O PL 5069, que tramitava desde 2013 e não teve nenhuma movimentação na Casa em 2014, foi apreciado de forma relâmpago neste ano na Comissão de Constituição e Justiça e de Cidadania. O projeto prevê penas para quem “vende ou entrega, ainda que de forma gratuita, substância ou objeto destinado a provocar o aborto”. Caso o responsável seja médico, farmacêutico ou enfermeiro, a pena aumenta. Ele ganhou um substitutivo do relator Evandro Gucci, ligado à CNBB, que incluiu ainda que o aborto só será autorizado quando o estupro for constatado em exame de corpo de delito e comunicado à autoridade policial. E mais: nenhum profissional de saúde poderá ser obrigado a aconselhar, receitar ou administrar procedimento ou medicamento que considere abortivo. Os religiosos acreditam que a pílula do dia seguinte se enquadra nesta categoria, o que dificultaria a sua distribuição caso a lei seja aprovada. A própria CNBB já deu declarações afirmando que o medicamento é abortivo e, por isso, “moralmente inaceitável".
Aprovado na comissão em 23 de outubro, o PL deverá ser votado pelos 513 parlamentares do Plenário, onde precisa de uma maioria simples (257) para ser aprovado. Eduardo Cunha é quem decide quando isso acontece porque como presidente da Câmara tem a prerrogativa de definir o que entra em votação e em qual momento.
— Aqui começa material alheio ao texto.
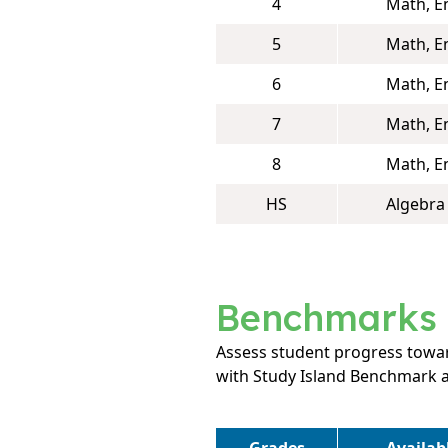
4
Math, E
5
Math, E
6
Math, E
7
Math, E
8
Math, E
HS
Algebra 
Benchmarks
Assess student progress towar
with Study Island Benchmark 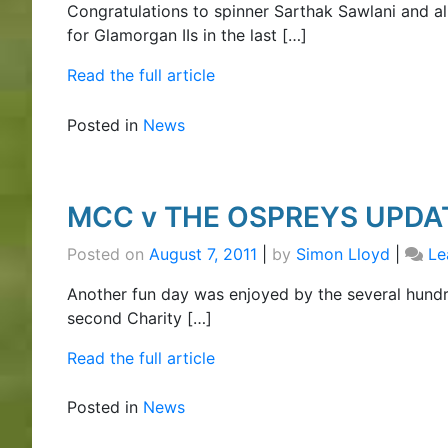
Congratulations to spinner Sarthak Sawlani and a
for Glamorgan IIs in the last […]
Read the full article
Posted in
News
MCC v THE OSPREYS UPDA
Posted on
August 7, 2011
|
by
Simon Lloyd
|
Le
Another fun day was enjoyed by the several hund
second Charity […]
Read the full article
Posted in
News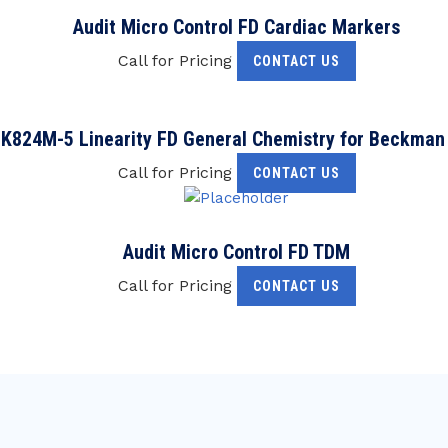
Audit Micro Control FD Cardiac Markers
Call for Pricing
CONTACT US
K824M-5 Linearity FD General Chemistry for Beckman
Call for Pricing
CONTACT US
Audit Micro Control FD TDM
Call for Pricing
CONTACT US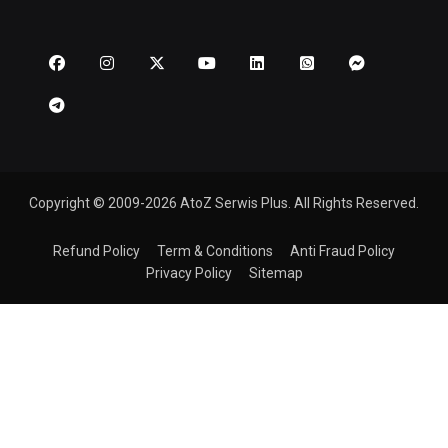
Copyright © 2009-2026 AtoZ Serwis Plus. All Rights Reserved.
Refund Policy
Term & Conditions
Anti Fraud Policy
Privacy Policy
Sitemap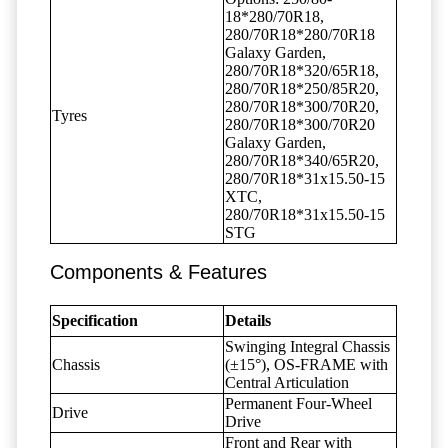
18*280/70R18,
280/70R18*280/70R18
Galaxy Garden,
280/70R18*320/65R18,
280/70R18*250/85R20,
280/70R18*300/70R20,
Tyres
280/70R18*300/70R20
Galaxy Garden,
280/70R18*340/65R20,
280/70R18*31x15.50-15
XTC,
280/70R18*31x15.50-15
STG
Components & Features
Specification
Details
Swinging Integral Chassis
Chassis
(±15°), OS-FRAME with
Central Articulation
Permanent Four-Wheel
Drive
Drive
Front and Rear with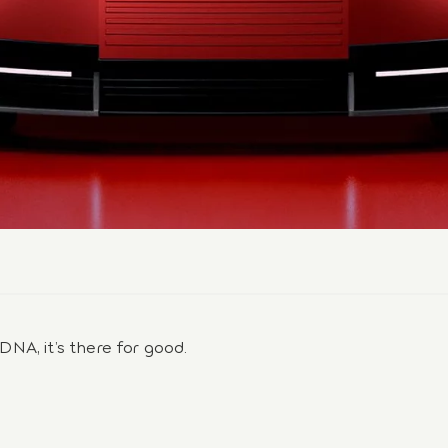
 DNA, it’s there for good.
A avaliação da bancada feminina é que o projeto poderá ser colocado em votação já na semana que vem, caso as manifestações não mudem o cenário. “Cunha mexeu com um setor da sociedade que se mobilizou rapidamente, pois as mulheres serão diretamente afetadas por essa política retrógrada”, afirma a deputada Maria do Rosário (PT-RS).
“Os protestos estão conseguindo virar votos de deputados que naquele momento não entenderam a gravidade do que se estava discutindo”, afirma a deputada Cristiane Brasil (PTB-RJ). A deputada Renata Abreu (PTN-SP), que votou a favor do projeto na comissão, é um exemplo: deu declarações na imprensa afirmando que considera mudar seu posicionamento. “Sinceramente, tenho repensando os pontos relativos ao B.O. [Boletim de Ocorrência] e ao corpo de delito. Inicialmente, pensava que a obrigatoriedade para a realização deles seria positiva para evitar a banalização do aborto. Mas, depois da votação, passei a conversar com mulheres que foram vítimas de estupro e percebi que a questão não é tão simples assim", afirmou ela ao portal iG.
As parlamentares preveem que, se ganhar a batalha neste momento, o avanço conservador contra os direitos femininos só irá aumentar rapidamente. O próximo projeto que deverá começar a andar com celeridade é o PL 478 de 2007, conhecido como Estatuto do Nascituro (termo que se refere ao "ser humano concebido, mas ainda não nascido"), que dificulta ainda mais o aborto legal. Em setembro, a tramitação até então morosa do projeto ganhou nova movimentação: o deputado evangélico Marcos Rogério (PDT-RO) conseguiu aprovar o pedido de audiência pública, a primeira etapa para iniciar a discussão. A data, entretanto, ainda não foi marcada.